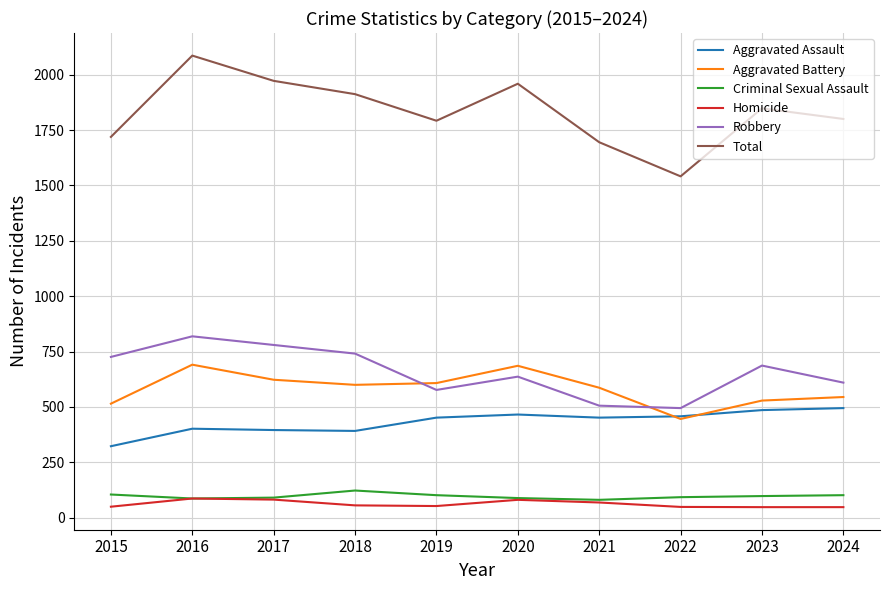

What is the spread (max minus min) of values at 2024?

1752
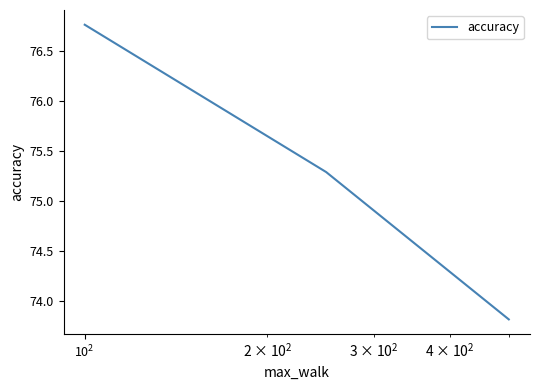

What is the average value?

75.3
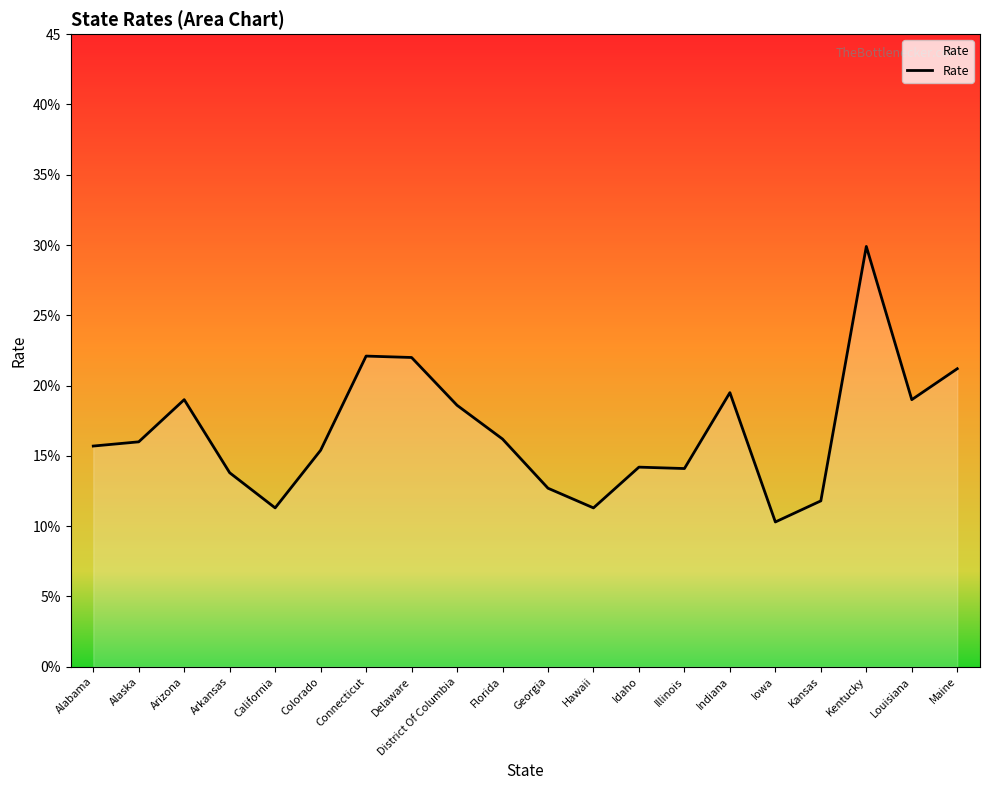

Which category has the lowest value across all series?

Iowa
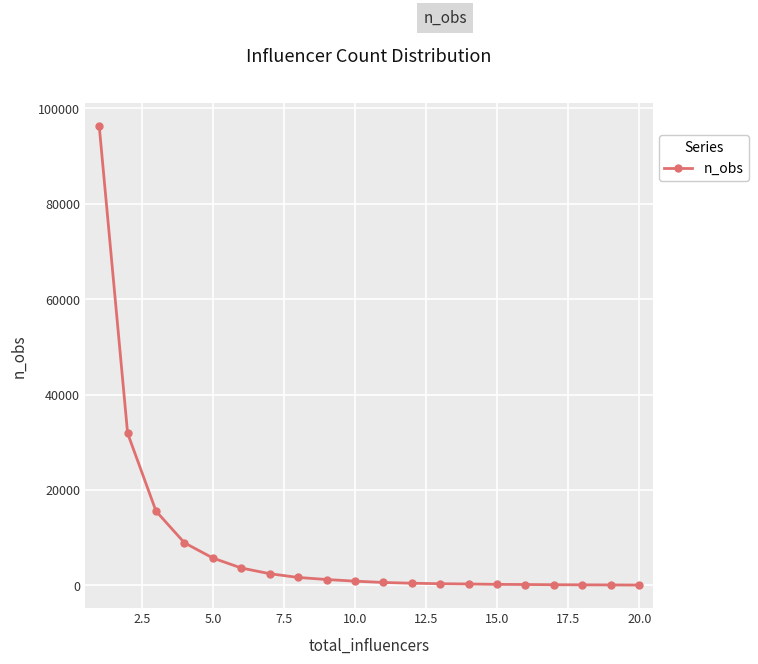

How many values are below 857?

10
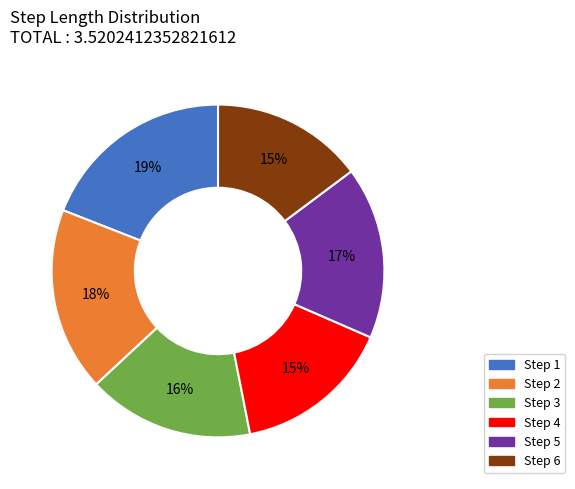

Between Step 6 and Step 2, which is larger?

Step 2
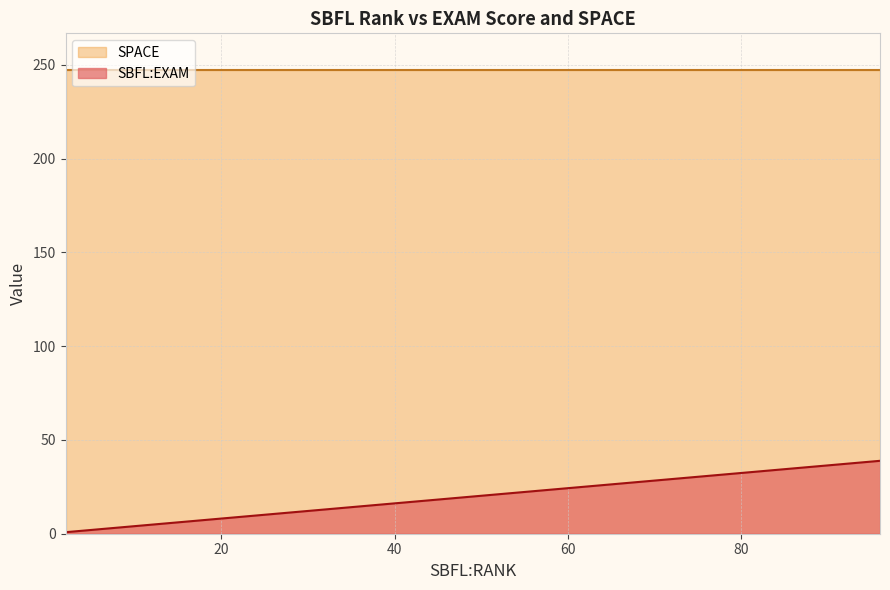

What is the spread (max minus min) of values at 19?

241.7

★ ★ ★ ★ ★

> **Job**
Convert the items above into a numbered list, one line per entry, skipping blank lines and leaving out the picture lines.

> **Solution to this task**
1. What is the spread (max minus min) of values at 2024?
2. 1752
3. What is the average value?
4. 75.3
5. Which category has the lowest value across all series?
6. Iowa
7. How many values are below 857?
8. 10
9. Between Step 6 and Step 2, which is larger?
10. Step 2
11. What is the spread (max minus min) of values at 19?
12. 241.7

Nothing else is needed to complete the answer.